Despite of what you might read here: https://cwiki.apache.org/confluence/display/Hive/AvroSerDe we have found that avro in hive has several gotchas. Thus we are documenting what has worked for us.


Create tables with avro schema

We have found that easies is to use the avro.schema.literal. property.

Example of how to create a table (if schema is too large you might need to remove all whitespace)

CREATE TABLE nuria_avro
  ROW FORMAT SERDE
  'org.apache.hadoop.hive.serde2.avro.AvroSerDe'
  STORED as INPUTFORMAT
  'org.apache.hadoop.hive.ql.io.avro.AvroContainerInputFormat'
  OUTPUTFORMAT
  'org.apache.hadoop.hive.ql.io.avro.AvroContainerOutputFormat'
  TBLPROPERTIES (
'avro.schema.literal'='
{
    "type": "record",
     "namespace": "org.wikimedia.analytics.schemas",
    "name": "testTable",
    "fields": [
        {"name": "userName",        "type": "string", "default":""},
        {"name": "favouriteNumber", "type": "int", "default":1},
        {"name": "interests",       "type": {"type": "array", "items": "string"}, "default":[]}
    ]
}');


Update schema

Updating schema requires updating the TBLPROPERTY. Please note that optional fields in avro have to be defined a certain way using unions, see specifications for details: [1]


ALTER TABLE nuria_avro SET TBLPROPERTIES ('avro.schema.literal'='
{
    "type": "record",
    "namespace": "org.wikimedia.analytics.schemas",
    "name": "testTable",
    "fields": [
        {"name": "userName",        "type": "string", "default":""},
        {"name":"lastName",         "type":["string", "null"], "default":""},
        {"name": "favouriteNumber", "type": "int", "default":1},
        {"name": "interests",       "type": {"type": "array", "items": "string"}, "default":[]}
    ]
}');

External Tables

When interacting with data that is not created within hive, for example data written out by Camus, an external table needs to be created to point at that data.

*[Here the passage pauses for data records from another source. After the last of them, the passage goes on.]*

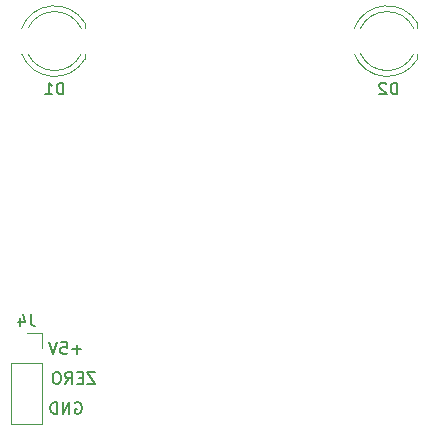
<source format=gbr>
%TF.GenerationSoftware,KiCad,Pcbnew,(6.0.9)*%
%TF.CreationDate,2023-01-27T21:07:44-09:00*%
%TF.ProjectId,GAUGE_Analog Instruments,47415547-455f-4416-9e61-6c6f6720496e,rev?*%
%TF.SameCoordinates,Original*%
%TF.FileFunction,Legend,Bot*%
%TF.FilePolarity,Positive*%
%FSLAX46Y46*%
G04 Gerber Fmt 4.6, Leading zero omitted, Abs format (unit mm)*
G04 Created by KiCad (PCBNEW (6.0.9)) date 2023-01-27 21:07:44*
%MOMM*%
%LPD*%
G01*
G04 APERTURE LIST*
%ADD10C,0.150000*%
%ADD11C,0.120000*%
%ADD12R,1.070000X1.800000*%
%ADD13O,1.070000X1.800000*%
%ADD14O,1.700000X1.700000*%
%ADD15R,1.700000X1.700000*%
%ADD16C,3.800000*%
%ADD17C,2.500000*%
%ADD18C,2.200000*%
%ADD19C,1.524000*%
G04 APERTURE END LIST*
D10*
X167999670Y-109099574D02*
X168094908Y-109051954D01*
X168237766Y-109051954D01*
X168380623Y-109099574D01*
X168475861Y-109194812D01*
X168523480Y-109290050D01*
X168571099Y-109480526D01*
X168571099Y-109623383D01*
X168523480Y-109813859D01*
X168475861Y-109909097D01*
X168380623Y-110004335D01*
X168237766Y-110051954D01*
X168142527Y-110051954D01*
X167999670Y-110004335D01*
X167952051Y-109956716D01*
X167952051Y-109623383D01*
X168142527Y-109623383D01*
X167523480Y-110051954D02*
X167523480Y-109051954D01*
X166952051Y-110051954D01*
X166952051Y-109051954D01*
X166475861Y-110051954D02*
X166475861Y-109051954D01*
X166237766Y-109051954D01*
X166094908Y-109099574D01*
X165999670Y-109194812D01*
X165952051Y-109290050D01*
X165904432Y-109480526D01*
X165904432Y-109623383D01*
X165952051Y-109813859D01*
X165999670Y-109909097D01*
X166094908Y-110004335D01*
X166237766Y-110051954D01*
X166475861Y-110051954D01*
X169682289Y-106511954D02*
X169015623Y-106511954D01*
X169682289Y-107511954D01*
X169015623Y-107511954D01*
X168634670Y-106988145D02*
X168301337Y-106988145D01*
X168158480Y-107511954D02*
X168634670Y-107511954D01*
X168634670Y-106511954D01*
X168158480Y-106511954D01*
X167158480Y-107511954D02*
X167491813Y-107035764D01*
X167729908Y-107511954D02*
X167729908Y-106511954D01*
X167348956Y-106511954D01*
X167253718Y-106559574D01*
X167206099Y-106607193D01*
X167158480Y-106702431D01*
X167158480Y-106845288D01*
X167206099Y-106940526D01*
X167253718Y-106988145D01*
X167348956Y-107035764D01*
X167729908Y-107035764D01*
X166539432Y-106511954D02*
X166348956Y-106511954D01*
X166253718Y-106559574D01*
X166158480Y-106654812D01*
X166110861Y-106845288D01*
X166110861Y-107178621D01*
X166158480Y-107369097D01*
X166253718Y-107464335D01*
X166348956Y-107511954D01*
X166539432Y-107511954D01*
X166634670Y-107464335D01*
X166729908Y-107369097D01*
X166777527Y-107178621D01*
X166777527Y-106845288D01*
X166729908Y-106654812D01*
X166634670Y-106559574D01*
X166539432Y-106511954D01*
X168523480Y-104591002D02*
X167761575Y-104591002D01*
X168142527Y-104971954D02*
X168142527Y-104210050D01*
X166809194Y-103971954D02*
X167285385Y-103971954D01*
X167333004Y-104448145D01*
X167285385Y-104400526D01*
X167190146Y-104352907D01*
X166952051Y-104352907D01*
X166856813Y-104400526D01*
X166809194Y-104448145D01*
X166761575Y-104543383D01*
X166761575Y-104781478D01*
X166809194Y-104876716D01*
X166856813Y-104924335D01*
X166952051Y-104971954D01*
X167190146Y-104971954D01*
X167285385Y-104924335D01*
X167333004Y-104876716D01*
X166475861Y-103971954D02*
X166142527Y-104971954D01*
X165809194Y-103971954D01*
%TO.C,D2*%
X195285610Y-83000954D02*
X195285610Y-82000954D01*
X195047515Y-82000954D01*
X194904657Y-82048574D01*
X194809419Y-82143812D01*
X194761800Y-82239050D01*
X194714181Y-82429526D01*
X194714181Y-82572383D01*
X194761800Y-82762859D01*
X194809419Y-82858097D01*
X194904657Y-82953335D01*
X195047515Y-83000954D01*
X195285610Y-83000954D01*
X194333229Y-82096193D02*
X194285610Y-82048574D01*
X194190372Y-82000954D01*
X193952276Y-82000954D01*
X193857038Y-82048574D01*
X193809419Y-82096193D01*
X193761800Y-82191431D01*
X193761800Y-82286669D01*
X193809419Y-82429526D01*
X194380848Y-83000954D01*
X193761800Y-83000954D01*
%TO.C,D1*%
X167003111Y-83000954D02*
X167003111Y-82000954D01*
X166765016Y-82000954D01*
X166622158Y-82048574D01*
X166526920Y-82143812D01*
X166479301Y-82239050D01*
X166431682Y-82429526D01*
X166431682Y-82572383D01*
X166479301Y-82762859D01*
X166526920Y-82858097D01*
X166622158Y-82953335D01*
X166765016Y-83000954D01*
X167003111Y-83000954D01*
X165479301Y-83000954D02*
X166050730Y-83000954D01*
X165765016Y-83000954D02*
X165765016Y-82000954D01*
X165860254Y-82143812D01*
X165955492Y-82239050D01*
X166050730Y-82286669D01*
%TO.C,J4*%
X164231099Y-101610332D02*
X164231099Y-102324618D01*
X164278718Y-102467475D01*
X164373956Y-102562713D01*
X164516813Y-102610332D01*
X164612051Y-102610332D01*
X163326337Y-101943666D02*
X163326337Y-102610332D01*
X163564432Y-101562713D02*
X163802527Y-102276999D01*
X163183480Y-102276999D01*
D11*
%TO.C,D2*%
X196980515Y-76939574D02*
X196980515Y-77404574D01*
X196980515Y-79564574D02*
X196980515Y-80029574D01*
X191632700Y-79565401D02*
G75*
G03*
X196980515Y-80029404I2787815J1080827D01*
G01*
X196675199Y-77404574D02*
G75*
G03*
X192166036Y-77404145I-2254684J-1080000D01*
G01*
X192166036Y-79565003D02*
G75*
G03*
X196675199Y-79564574I2254479J1080429D01*
G01*
X196980515Y-76939744D02*
G75*
G03*
X191632700Y-77403747I-2560000J-1544830D01*
G01*
%TO.C,D1*%
X168825016Y-76939574D02*
X168825016Y-77404574D01*
X168825016Y-79564574D02*
X168825016Y-80029574D01*
X163477201Y-79565401D02*
G75*
G03*
X168825016Y-80029404I2787815J1080827D01*
G01*
X168519700Y-77404574D02*
G75*
G03*
X164010537Y-77404145I-2254684J-1080000D01*
G01*
X164010537Y-79565003D02*
G75*
G03*
X168519700Y-79564574I2254479J1080429D01*
G01*
X168825016Y-76939744D02*
G75*
G03*
X163477201Y-77403747I-2560000J-1544830D01*
G01*
%TO.C,J4*%
X165227766Y-103157952D02*
X163897766Y-103157952D01*
X165227766Y-104487952D02*
X165227766Y-103157952D01*
X165227766Y-105757952D02*
X162567766Y-105757952D01*
X162567766Y-105757952D02*
X162567766Y-110897952D01*
X165227766Y-105757952D02*
X165227766Y-110897952D01*
X165227766Y-110897952D02*
X162567766Y-110897952D01*
%TD*%
%LPC*%
D12*
%TO.C,D2*%
X196325515Y-78484574D03*
D13*
X195055515Y-78484574D03*
X193785515Y-78484574D03*
X192515515Y-78484574D03*
%TD*%
D12*
%TO.C,D1*%
X168170016Y-78484574D03*
D13*
X166900016Y-78484574D03*
X165630016Y-78484574D03*
X164360016Y-78484574D03*
%TD*%
D14*
%TO.C,J3*%
X174735515Y-81024574D03*
X172195515Y-81024574D03*
X174735515Y-78484574D03*
D15*
X172195515Y-78484574D03*
%TD*%
D14*
%TO.C,J2*%
X188070515Y-81024574D03*
X185530515Y-81024574D03*
X188070515Y-78484574D03*
D15*
X185530515Y-78484574D03*
%TD*%
D14*
%TO.C,J1*%
X195690515Y-108329574D03*
D15*
X195690515Y-105789574D03*
%TD*%
D16*
%TO.C,M1*%
X179937766Y-106867952D03*
D17*
X170937766Y-87867952D03*
D18*
X193437766Y-96867952D03*
X166437766Y-96867952D03*
D19*
X191362766Y-93017952D03*
X191362766Y-100717952D03*
X168512766Y-100717952D03*
X168512766Y-93017952D03*
%TD*%
D14*
%TO.C,J4*%
X163897766Y-109567952D03*
X163897766Y-107027952D03*
D15*
X163897766Y-104487952D03*
%TD*%
D17*
%TO.C,H3*%
X179937766Y-78484574D03*
%TD*%
%TO.C,H2*%
X200491250Y-106867951D03*
%TD*%
%TO.C,H1*%
X159384281Y-106867951D03*
%TD*%
M02*

</source>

CREATE EXTERNAL TABLE `avro_test`
PARTITIONED BY ( 
  `year` string, 
  `month` string, 
  `day` string, 
  `hour` string)
ROW FORMAT SERDE 
  'org.apache.hadoop.hive.serde2.avro.AvroSerDe' 
STORED AS INPUTFORMAT 
  'org.apache.hadoop.hive.ql.io.avro.AvroContainerInputFormat' 
OUTPUTFORMAT 
  'org.apache.hadoop.hive.ql.io.avro.AvroContainerOutputFormat'
LOCATION
  'hdfs://analytics-hadoop/wmf/data/raw/mediawiki/mediawiki_testTable/hourly'
TBLPROPERTIES (
  'avro.schema.literal'='{
    "type": "record",
    "namespace": "org.wikimedia.analytics.schemas",
    "name": "testTable",
    "fields": [
        {"name": "userName",        "type": "string", "default":""},
        {"name":"lastName",         "type":["string", "null"], "default":""},
        {"name": "favouriteNumber", "type": "int", "default":1}
    ]
  }'
)